To begin their own efforts in the threat landscape, the threat actors behind the recently dismantled Hive operation sold the infrastructure and source code to a new ransomware group named Hunters International.
Martin Zugec, technical solutions director at Bitdefender, stated in a report released last week that “it appears that the leadership of the Hive group made the strategic decision to cease their operations and transfer their remaining assets to another group, Hunters International.”
As part of a coordinated law enforcement operation, Hive, a once-prolific ransomware-as-a-service (RaaS) operation, was taken down in January 2023.
After such seizures, it’s not uncommon for ransomware actors to reorganize, change their identity, or cease operations; however, the source code and other infrastructure held by the core developers may also be transferred to another threat actor.
After multiple code similarities between the two strains were discovered last month, rumors regarding a potential Hive rebranding for Hunters International began to circulate.

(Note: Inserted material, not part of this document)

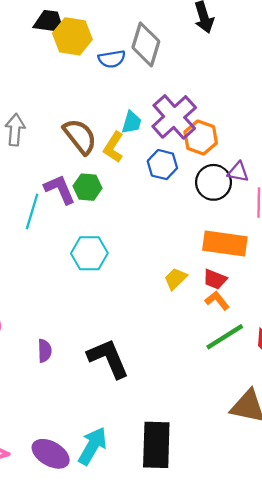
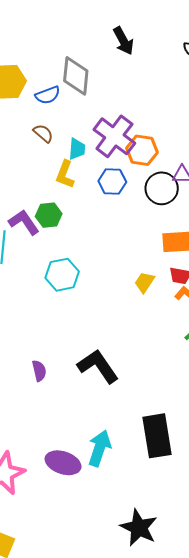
brown semicircle: (80, 136) -> (43, 133), moved, size x0.6

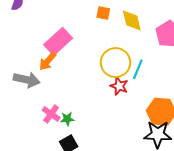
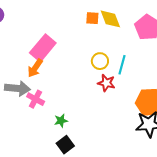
orange square: (103, 13) -> (92, 18), moved
yellow circle: (115, 63) -> (100, 61), size x0.6
pink cross: (51, 114) -> (36, 99), moved

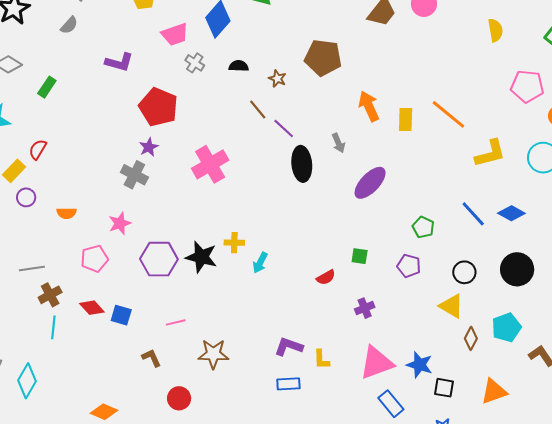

Since then, five victims have been reported.
The threat actors behind it, however, have attempted to refute these rumors by claiming that they bought the website and source code for Hive from its creators.
“The group appears to place a greater emphasis on data exfiltration,” Zugec stated.
Notably, not all of the victims that were reported had their data encrypted; this suggests that Hunters International was more of a data extortion company.
According to Bitdefender’s analysis, the ransomware sample is based on Rust, which is supported by the fact that Hive switched to the programming language in July 2022 because it is more resilient to reverse engineering.
“In general, as the new group adopts this ransomware code, it appears that they have aimed for simplification,” Zugec stated.
“They have reduced the number of command line parameters, streamlined the encryption key storage process, and made the malware less verbose compared to earlier versions.”
In addition to including an exclusion list of file names, extensions, and directories that should not be encrypted, the ransomware also executes commands that stop data recovery and end several processes that might potentially interfere with the process.
“While Hive has been one of the most dangerous ransomware groups, it remains to be seen if Hunters International will prove equally or even more formidable,” Zugec said.
“This group emerges as a new threat actor starting with a mature toolkit and appears eager to show its capabilities, [but] faces the task of demonstrating its competence before it can attract high-caliber affiliates.”